DOJ Resolves First Corporate Sanctions Case Involving Iran Sanctions Program
Daniela Melendez, a new Associate at The Volkov Law Group, rejoins us for another blog post on DOJ’s first corporate prosecution for violations of the Iran Sanctions Program. Daniela can be reached at [email protected].
The Justice Department has touted the upcoming wave of corporate prosecutions for criminal sanctions violation as the era of “The New FCPA.” DOJ’s reference is intended to communicate a strong message – companies are going to be prosecuted for sanctions violations, akin to FCPA prosecutions where companies are required to pay a fine, and enter a guilty or a deferred or non-prosecution agreement. DOJ is backing up its warning by assigning 25 new prosecutors to the National Security Division to work on corporate sanctions prosecutions.
In its first action under this new enforcement policy, DOJ announced a recent prosecution of a company, Suez Rajan Limited, for violations of the Iran Sanctions Program stemming from its purchase of Iran oil. Under the plea agreement, Suez Rajan entered a guilty plea to a conspiracy to violate the International Emergency Economic Powers Act (IEEPA). The District Judge sentenced Suez Rajan to a term of 3 years’ probation and payment of a $2.5 million fine.
In addition to Suez Rajan, DOJ entered into a Deferred Prosecution Agreement (“DPA”) with Empire Navigation, the operator of the vessel carrying the contraband oil cargo. Under the DPA, Empire Navigation agreed to cooperate and transport the contraband oil to the United States while incurring the significant expenses stemming from the vessel’s voyage to the United States.

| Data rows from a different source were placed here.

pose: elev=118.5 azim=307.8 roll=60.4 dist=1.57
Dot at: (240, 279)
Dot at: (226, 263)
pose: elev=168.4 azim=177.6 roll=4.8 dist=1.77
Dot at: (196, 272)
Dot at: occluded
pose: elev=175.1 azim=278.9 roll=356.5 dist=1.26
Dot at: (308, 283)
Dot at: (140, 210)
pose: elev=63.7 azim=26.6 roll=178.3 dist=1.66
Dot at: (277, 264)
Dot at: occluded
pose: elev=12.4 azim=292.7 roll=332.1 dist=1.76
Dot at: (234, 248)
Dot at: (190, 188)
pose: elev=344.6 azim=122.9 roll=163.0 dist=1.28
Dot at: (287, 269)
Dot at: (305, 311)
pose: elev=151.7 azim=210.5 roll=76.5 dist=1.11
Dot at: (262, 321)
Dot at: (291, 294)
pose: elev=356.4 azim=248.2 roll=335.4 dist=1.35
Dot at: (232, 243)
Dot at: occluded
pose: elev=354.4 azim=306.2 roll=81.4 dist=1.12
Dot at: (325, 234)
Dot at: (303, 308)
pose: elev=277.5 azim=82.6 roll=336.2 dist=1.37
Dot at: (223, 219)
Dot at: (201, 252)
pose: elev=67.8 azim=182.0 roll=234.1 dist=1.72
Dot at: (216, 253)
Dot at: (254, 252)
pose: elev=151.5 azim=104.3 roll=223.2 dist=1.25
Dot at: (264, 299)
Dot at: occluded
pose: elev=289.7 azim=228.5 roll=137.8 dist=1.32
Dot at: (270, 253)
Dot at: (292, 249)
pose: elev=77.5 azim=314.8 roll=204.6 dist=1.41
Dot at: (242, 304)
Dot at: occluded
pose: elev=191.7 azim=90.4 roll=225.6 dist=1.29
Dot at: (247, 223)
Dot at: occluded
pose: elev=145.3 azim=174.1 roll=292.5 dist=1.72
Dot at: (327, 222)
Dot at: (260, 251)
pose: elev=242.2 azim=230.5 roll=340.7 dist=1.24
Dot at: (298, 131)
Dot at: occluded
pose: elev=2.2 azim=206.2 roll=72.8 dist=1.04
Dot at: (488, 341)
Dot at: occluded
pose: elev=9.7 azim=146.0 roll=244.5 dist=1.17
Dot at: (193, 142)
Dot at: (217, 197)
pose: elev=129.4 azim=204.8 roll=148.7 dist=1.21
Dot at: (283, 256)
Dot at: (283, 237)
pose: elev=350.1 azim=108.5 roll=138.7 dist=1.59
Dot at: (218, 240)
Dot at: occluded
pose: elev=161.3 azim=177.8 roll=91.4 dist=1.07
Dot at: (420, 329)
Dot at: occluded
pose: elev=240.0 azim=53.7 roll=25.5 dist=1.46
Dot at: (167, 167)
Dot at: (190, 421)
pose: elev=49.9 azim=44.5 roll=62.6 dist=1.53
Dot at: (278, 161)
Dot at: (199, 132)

Suez Rajan plead guilty under seal on April 19, 2023, while law enforcement arranged with Empire Navigation to seize the Iran oil involved in the illegal transaction. The shipment involved a multimillion-dollar of crude oil by the Islamic Revolutionary Guard Corps (IRGC), a designated foreign terrorist organization, that was bound for another country. This is the first-ever criminal resolution involving a company that violated sanctions by facilitating the illicit sale and transport of Iranian oil and comes in concert with a successful seizure of over 980,000 barrels of contraband crude oil.
The contraband oil cargo is now the subject of a civil forfeiture action in the U.S. District Court for the District of Columbia. The United States’ forfeiture complaint alleges that the oil aboard the vessel is subject to forfeiture based on U.S. terrorism and money laundering statutes.
The complaint alleges a scheme involving multiple entities affiliated with Iran’s IRGC and the IRGC-Qods Force (IRGC-QF) to covertly sell and transport Iranian oil to a customer abroad. Participants in the scheme attempted to disguise the origin of the oil using ship-to-ship transfers, false automatic identification system reporting, falsified documents and other means. The complaint further alleges that the charterer of the vessel used the U.S. financial system to facilitate the transportation of Iranian oil.
Interestingly, DOJ’s complaint alleges that the oil constitutes the property of, or provided a “source of influence” over, the IRGC and the IRGC-QF, both of which have been designated by the United States as foreign terrorist organizations, and that the oil facilitated money laundering. The documents allege that profits from oil sales support the IRGC’s full range of malign activities, including the proliferation of weapons of mass destruction and their means of delivery, support for terrorism and both domestic and international human rights abuses.
DOJ’s resolution underscores the risks that U.S. companies, or its foreign subsidiaries, face when pursuing opportunities with third parties that act on behalf of their company, as well as the need for controls to prevent employees from breaching sanctions compliance controls.